Notable early landowners included Richard Wynne (Burwood’s first Mayor and benefactor of the Wynne Art Prize at the Art Gallery of NSW), Edward Merewether (Commissioner of Crown Land for NSW), Henry Marcus Clark (Marcus Clark & Co. department stores), Sir Matthew Stephen (Supreme Court Judge), William Hay (pastoralist and NSW Parliamentarian), and wealthy graziers Edward King Cox, James Dalrymple Cox and George Henry Cox (three grandsons of William Cox, pioneer famed for leading the construction of the first road across the Blue Mountains).

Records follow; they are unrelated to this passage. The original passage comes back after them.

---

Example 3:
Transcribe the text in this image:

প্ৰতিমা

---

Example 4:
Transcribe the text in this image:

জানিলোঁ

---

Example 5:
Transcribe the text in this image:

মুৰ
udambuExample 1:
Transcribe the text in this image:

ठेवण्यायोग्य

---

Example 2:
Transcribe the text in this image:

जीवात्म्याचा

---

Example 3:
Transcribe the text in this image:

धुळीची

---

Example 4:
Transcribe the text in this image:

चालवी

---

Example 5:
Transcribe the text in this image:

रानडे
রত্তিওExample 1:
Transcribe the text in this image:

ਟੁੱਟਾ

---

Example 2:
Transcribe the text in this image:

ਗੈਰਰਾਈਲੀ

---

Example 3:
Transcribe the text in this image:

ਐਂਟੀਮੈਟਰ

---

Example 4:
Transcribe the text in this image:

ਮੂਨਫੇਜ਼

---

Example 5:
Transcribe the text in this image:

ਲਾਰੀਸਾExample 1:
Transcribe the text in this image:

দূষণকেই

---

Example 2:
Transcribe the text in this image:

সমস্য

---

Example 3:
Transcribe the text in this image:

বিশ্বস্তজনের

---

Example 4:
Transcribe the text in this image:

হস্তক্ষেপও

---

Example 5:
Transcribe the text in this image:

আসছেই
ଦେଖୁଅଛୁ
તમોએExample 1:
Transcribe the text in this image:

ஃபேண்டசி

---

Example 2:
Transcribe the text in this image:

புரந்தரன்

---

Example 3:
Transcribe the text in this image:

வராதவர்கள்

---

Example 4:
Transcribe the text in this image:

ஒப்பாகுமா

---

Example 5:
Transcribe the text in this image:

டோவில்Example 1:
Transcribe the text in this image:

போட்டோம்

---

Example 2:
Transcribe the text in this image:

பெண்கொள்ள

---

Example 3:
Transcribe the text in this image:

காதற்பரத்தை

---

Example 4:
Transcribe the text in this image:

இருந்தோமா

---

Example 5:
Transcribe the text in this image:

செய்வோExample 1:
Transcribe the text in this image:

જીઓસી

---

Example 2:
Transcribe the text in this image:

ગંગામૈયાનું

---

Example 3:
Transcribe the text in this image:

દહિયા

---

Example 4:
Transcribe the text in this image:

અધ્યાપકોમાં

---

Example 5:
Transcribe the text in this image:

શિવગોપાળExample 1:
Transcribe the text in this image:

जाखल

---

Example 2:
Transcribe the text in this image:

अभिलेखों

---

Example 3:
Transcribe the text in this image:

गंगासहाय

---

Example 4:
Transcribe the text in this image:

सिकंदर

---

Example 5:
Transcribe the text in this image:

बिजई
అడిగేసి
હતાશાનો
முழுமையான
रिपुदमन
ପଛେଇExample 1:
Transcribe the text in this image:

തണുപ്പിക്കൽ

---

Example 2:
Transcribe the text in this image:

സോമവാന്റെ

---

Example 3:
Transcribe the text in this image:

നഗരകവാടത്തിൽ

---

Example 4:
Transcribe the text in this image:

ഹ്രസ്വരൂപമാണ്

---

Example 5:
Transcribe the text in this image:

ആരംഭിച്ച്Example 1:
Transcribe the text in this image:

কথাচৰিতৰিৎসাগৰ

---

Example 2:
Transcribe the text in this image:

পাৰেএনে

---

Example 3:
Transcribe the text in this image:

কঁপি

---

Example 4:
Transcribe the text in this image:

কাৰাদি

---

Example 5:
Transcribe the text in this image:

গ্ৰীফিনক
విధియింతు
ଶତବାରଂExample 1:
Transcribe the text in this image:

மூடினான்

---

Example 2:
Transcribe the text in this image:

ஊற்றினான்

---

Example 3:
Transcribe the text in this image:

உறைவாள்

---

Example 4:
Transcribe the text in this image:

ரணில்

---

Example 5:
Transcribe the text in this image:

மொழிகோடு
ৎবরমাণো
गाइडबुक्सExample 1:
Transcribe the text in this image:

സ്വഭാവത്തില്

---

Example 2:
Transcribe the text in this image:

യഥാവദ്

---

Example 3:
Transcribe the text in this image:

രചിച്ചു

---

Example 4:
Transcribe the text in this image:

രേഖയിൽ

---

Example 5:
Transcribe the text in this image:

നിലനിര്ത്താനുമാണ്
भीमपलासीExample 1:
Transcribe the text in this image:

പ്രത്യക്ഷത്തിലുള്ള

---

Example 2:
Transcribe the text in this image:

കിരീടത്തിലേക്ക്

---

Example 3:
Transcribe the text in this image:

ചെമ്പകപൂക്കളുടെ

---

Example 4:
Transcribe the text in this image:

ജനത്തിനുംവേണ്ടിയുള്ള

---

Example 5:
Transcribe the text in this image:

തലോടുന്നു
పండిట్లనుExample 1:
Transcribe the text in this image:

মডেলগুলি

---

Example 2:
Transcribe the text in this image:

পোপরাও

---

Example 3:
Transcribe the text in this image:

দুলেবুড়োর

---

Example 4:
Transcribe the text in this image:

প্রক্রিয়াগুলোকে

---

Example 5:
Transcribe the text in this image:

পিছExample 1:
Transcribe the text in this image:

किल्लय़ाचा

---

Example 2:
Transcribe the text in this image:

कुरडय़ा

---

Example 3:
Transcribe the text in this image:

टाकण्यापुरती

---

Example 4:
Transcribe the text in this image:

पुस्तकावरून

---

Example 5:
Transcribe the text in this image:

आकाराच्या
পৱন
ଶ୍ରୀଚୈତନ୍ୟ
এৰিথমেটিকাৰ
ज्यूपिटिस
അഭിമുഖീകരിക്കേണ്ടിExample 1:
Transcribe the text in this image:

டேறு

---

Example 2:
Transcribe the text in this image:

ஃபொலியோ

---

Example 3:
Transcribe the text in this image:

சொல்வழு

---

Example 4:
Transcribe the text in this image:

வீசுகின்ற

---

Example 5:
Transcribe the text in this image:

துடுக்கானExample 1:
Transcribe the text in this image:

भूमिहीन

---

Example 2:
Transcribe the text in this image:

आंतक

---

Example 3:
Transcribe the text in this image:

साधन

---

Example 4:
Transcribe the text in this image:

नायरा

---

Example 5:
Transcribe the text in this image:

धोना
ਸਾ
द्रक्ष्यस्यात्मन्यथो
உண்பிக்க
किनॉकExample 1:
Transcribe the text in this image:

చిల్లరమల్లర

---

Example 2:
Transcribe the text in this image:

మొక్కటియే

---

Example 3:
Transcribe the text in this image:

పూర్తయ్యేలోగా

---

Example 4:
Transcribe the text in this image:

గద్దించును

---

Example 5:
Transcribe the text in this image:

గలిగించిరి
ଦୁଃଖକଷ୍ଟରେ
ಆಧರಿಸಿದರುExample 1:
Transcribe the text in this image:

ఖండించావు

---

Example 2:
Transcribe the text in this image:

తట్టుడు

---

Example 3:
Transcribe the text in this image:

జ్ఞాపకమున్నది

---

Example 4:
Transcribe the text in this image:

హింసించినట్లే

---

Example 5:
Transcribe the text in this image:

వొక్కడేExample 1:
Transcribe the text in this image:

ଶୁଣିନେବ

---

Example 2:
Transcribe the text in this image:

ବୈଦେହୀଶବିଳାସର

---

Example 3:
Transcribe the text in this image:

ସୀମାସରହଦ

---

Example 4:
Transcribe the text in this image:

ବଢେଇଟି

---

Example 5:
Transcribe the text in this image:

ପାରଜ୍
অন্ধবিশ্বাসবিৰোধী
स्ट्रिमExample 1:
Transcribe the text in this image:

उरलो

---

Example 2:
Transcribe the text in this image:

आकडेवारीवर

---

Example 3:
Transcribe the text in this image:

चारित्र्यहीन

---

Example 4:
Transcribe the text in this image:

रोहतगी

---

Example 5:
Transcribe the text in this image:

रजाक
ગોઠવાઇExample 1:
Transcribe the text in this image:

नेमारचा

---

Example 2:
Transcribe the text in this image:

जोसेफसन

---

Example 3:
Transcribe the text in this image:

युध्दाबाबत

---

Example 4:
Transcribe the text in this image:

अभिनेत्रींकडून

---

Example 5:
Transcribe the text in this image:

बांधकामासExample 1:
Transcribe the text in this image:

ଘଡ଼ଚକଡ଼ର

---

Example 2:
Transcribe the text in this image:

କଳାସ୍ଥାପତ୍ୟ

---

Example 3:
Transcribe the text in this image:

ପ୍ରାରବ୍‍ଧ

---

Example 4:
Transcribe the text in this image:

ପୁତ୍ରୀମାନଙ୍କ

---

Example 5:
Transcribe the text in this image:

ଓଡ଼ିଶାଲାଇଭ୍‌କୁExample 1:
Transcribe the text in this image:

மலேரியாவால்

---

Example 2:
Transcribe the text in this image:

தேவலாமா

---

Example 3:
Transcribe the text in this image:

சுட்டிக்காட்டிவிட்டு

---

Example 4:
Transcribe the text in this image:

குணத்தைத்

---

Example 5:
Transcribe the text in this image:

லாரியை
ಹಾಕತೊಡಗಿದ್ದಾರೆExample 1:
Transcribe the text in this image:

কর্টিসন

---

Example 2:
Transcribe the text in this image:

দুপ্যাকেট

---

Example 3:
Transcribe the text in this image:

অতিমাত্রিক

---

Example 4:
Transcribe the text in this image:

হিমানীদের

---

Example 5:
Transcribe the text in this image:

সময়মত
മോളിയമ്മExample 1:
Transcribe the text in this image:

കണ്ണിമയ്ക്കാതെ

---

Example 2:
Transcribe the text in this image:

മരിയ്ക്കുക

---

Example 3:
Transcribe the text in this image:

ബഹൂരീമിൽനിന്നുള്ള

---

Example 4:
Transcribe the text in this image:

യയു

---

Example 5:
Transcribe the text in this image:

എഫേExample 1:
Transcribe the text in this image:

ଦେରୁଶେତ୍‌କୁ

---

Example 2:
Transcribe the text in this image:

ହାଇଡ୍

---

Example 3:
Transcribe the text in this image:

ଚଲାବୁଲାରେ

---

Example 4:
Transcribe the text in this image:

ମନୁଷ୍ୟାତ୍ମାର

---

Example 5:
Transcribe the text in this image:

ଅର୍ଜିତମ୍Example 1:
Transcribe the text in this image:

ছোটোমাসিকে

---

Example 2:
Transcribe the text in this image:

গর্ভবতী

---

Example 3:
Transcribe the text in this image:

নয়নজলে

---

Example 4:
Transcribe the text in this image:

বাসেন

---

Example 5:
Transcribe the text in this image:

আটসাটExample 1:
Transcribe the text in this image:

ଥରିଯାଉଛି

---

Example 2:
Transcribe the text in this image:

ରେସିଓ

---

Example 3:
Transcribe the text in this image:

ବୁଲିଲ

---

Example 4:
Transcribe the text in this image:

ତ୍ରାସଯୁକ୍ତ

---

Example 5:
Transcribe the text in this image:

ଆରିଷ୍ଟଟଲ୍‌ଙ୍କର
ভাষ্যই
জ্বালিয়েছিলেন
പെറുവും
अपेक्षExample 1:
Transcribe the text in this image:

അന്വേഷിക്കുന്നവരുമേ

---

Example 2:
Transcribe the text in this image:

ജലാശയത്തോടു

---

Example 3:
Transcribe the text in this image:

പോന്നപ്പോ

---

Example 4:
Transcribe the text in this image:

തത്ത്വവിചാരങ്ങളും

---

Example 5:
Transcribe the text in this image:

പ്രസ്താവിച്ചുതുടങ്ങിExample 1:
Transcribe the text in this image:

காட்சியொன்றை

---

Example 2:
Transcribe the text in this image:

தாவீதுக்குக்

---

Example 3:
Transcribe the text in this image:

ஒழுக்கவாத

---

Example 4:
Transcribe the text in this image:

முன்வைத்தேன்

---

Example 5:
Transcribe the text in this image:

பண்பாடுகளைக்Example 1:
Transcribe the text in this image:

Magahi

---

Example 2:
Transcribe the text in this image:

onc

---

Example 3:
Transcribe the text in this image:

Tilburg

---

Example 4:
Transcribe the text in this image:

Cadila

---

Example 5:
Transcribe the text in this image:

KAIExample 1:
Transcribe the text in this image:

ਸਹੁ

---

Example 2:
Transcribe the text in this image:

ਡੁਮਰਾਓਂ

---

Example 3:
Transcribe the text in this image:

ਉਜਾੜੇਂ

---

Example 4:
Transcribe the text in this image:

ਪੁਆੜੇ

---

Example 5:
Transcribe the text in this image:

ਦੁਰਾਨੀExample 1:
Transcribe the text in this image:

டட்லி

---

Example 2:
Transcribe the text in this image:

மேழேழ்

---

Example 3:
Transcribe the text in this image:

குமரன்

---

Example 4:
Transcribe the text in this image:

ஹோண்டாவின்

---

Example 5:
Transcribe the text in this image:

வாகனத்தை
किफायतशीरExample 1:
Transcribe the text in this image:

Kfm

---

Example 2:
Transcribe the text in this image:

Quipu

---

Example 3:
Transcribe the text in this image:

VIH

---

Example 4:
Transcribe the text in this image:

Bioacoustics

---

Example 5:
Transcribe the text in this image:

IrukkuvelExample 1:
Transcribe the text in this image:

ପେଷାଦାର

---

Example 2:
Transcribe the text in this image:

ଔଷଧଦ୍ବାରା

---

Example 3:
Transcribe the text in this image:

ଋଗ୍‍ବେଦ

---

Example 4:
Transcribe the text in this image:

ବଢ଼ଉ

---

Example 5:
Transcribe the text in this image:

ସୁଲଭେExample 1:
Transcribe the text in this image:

To wander the streets of Mt Wilson, particularly in the spring and autumn, is to be reminded of how these wealthy part-time residents pined for England and Europe. The temptation for landowners to create exotic gardens in this lush & fertile place was indulged enthusiastically, so that the contrast and the tension between the native and the introduced, the natural and the modified, has, over a hundred and forty years, created a village of unique and exceptional beauty.
Mt Irvine
Mt Irvine’s European history starts a little later, in 1897, when Charles Robert Scrivener, a government surveyor, was tasked with mapping a road to the end of Mt Wilson spur in New South Wales. During his survey, he suggested that the area be designated as a national reserve. However, instead of preserving it, the land was opened for settlement and named Mt Irvine.
The first settlers were Scrivener's son, Charles Passefield Scrivener, along with his friends Harold Morley and Basil Knight-Brown, all of whom had recently graduated from the Hawkesbury Agricultural College. Each man took up 10 hectares of land. For twelve years, they worked on building the road to Mt Irvine, spending one month each year working on the project. The road remained a pack horse track for quite some time. Over time, the community of Mt Irvine developed, with residents planting orchards, grazing cattle and building modest and unpretentious structures to live in.
Mt Irvine’s remote beauty and charm, with its in-tact rainforest, tree ferns, and rich volcanic landscape, is a testament to the vision of the early settlers. Today, it remains a peaceful spot in the Blue Mountains, popular for its nut farms, orchards, and scenic rainforest walks.